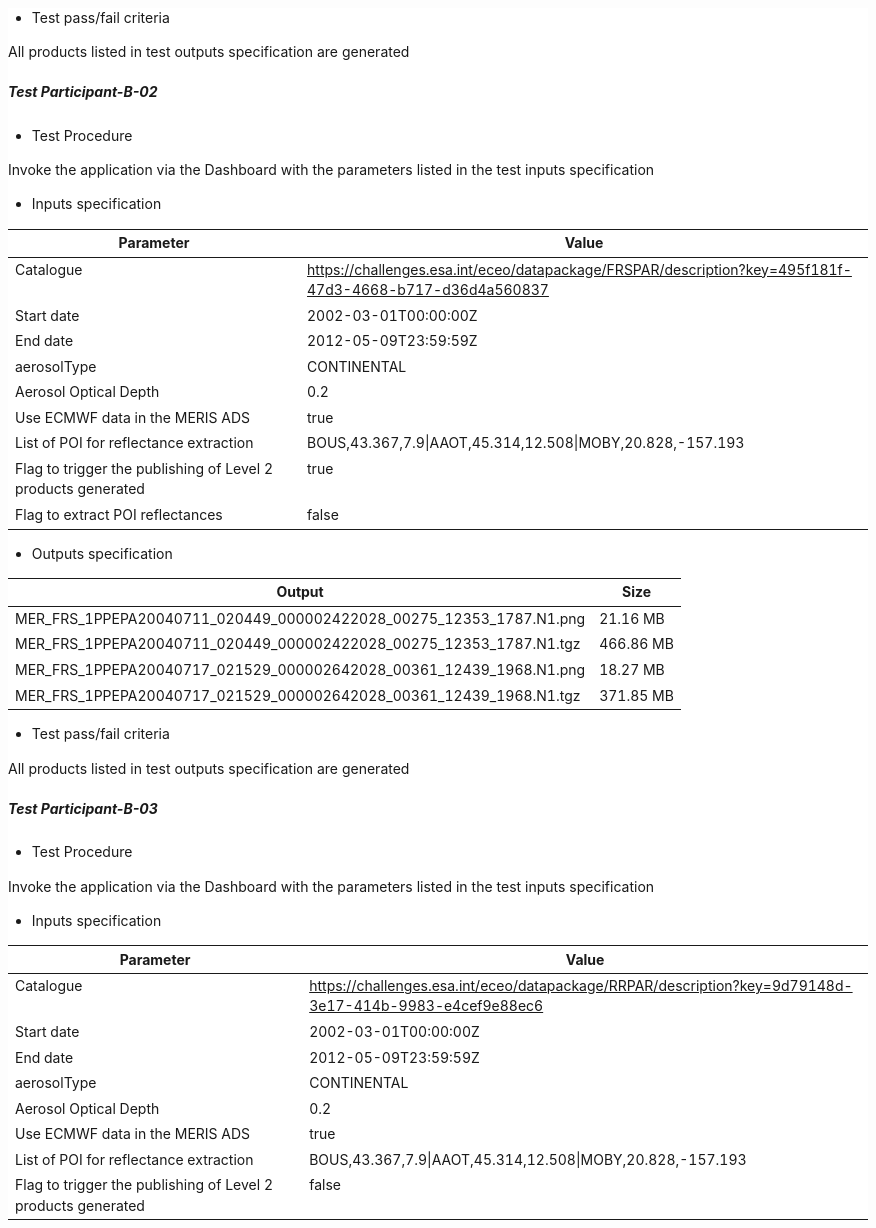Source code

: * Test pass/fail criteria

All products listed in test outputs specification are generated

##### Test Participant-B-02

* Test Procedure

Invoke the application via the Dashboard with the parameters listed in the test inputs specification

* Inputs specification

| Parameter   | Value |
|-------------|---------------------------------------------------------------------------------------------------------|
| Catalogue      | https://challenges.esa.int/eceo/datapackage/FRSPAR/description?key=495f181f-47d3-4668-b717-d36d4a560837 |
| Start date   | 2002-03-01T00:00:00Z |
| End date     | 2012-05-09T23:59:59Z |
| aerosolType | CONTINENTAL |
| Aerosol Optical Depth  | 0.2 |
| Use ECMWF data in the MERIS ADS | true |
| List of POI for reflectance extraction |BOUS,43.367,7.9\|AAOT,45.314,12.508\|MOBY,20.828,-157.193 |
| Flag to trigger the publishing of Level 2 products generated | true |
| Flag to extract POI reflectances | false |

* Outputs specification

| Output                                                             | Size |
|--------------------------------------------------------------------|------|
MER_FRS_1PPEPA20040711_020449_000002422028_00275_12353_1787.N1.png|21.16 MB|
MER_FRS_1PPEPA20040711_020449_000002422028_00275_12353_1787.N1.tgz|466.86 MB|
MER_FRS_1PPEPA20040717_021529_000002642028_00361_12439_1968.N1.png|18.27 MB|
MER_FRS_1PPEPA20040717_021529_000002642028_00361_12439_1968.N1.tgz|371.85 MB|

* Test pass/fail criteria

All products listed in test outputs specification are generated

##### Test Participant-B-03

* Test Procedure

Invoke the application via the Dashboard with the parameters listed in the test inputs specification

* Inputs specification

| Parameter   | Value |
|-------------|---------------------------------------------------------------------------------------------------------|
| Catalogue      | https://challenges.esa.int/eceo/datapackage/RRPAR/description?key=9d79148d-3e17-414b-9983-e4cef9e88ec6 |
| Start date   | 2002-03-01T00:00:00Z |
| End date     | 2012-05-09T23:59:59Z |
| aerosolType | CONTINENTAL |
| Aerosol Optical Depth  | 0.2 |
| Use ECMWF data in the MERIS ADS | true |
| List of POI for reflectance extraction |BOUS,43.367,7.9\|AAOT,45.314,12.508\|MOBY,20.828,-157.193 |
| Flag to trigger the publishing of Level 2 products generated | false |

--

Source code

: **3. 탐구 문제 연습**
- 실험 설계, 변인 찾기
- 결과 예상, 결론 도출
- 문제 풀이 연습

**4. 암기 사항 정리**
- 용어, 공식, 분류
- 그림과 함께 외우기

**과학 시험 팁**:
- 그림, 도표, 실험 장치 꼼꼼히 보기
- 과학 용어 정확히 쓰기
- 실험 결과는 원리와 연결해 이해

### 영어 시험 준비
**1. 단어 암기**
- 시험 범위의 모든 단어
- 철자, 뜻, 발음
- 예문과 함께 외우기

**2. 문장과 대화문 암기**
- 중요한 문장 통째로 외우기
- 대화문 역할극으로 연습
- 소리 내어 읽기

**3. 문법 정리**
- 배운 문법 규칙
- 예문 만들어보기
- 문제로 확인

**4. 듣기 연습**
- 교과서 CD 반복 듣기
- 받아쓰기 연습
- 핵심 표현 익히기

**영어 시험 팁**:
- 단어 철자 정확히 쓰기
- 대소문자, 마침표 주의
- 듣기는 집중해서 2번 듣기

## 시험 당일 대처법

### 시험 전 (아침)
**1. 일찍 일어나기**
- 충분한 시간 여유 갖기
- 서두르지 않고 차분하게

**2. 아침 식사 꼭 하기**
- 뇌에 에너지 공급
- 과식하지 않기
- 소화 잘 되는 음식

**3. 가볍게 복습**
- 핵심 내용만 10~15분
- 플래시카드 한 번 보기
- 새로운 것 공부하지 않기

§ PROBLEM REQUIREMENTS
In the listing, begin at the line that has "문장과 대화문 암기**" and stop after the line that has "- 새로운 것 공부하지 않기". Write those lines out again, substituting "오전" for "아침" and leaving everything else unchanged.

§ RESULT FOR THIS TASK
**2. 문장과 대화문 암기**
- 중요한 문장 통째로 외우기
- 대화문 역할극으로 연습
- 소리 내어 읽기

**3. 문법 정리**
- 배운 문법 규칙
- 예문 만들어보기
- 문제로 확인

**4. 듣기 연습**
- 교과서 CD 반복 듣기
- 받아쓰기 연습
- 핵심 표현 익히기

**영어 시험 팁**:
- 단어 철자 정확히 쓰기
- 대소문자, 마침표 주의
- 듣기는 집중해서 2번 듣기

## 시험 당일 대처법

### 시험 전 (오전)
**1. 일찍 일어나기**
- 충분한 시간 여유 갖기
- 서두르지 않고 차분하게

**2. 오전 식사 꼭 하기**
- 뇌에 에너지 공급
- 과식하지 않기
- 소화 잘 되는 음식

**3. 가볍게 복습**
- 핵심 내용만 10~15분
- 플래시카드 한 번 보기
- 새로운 것 공부하지 않기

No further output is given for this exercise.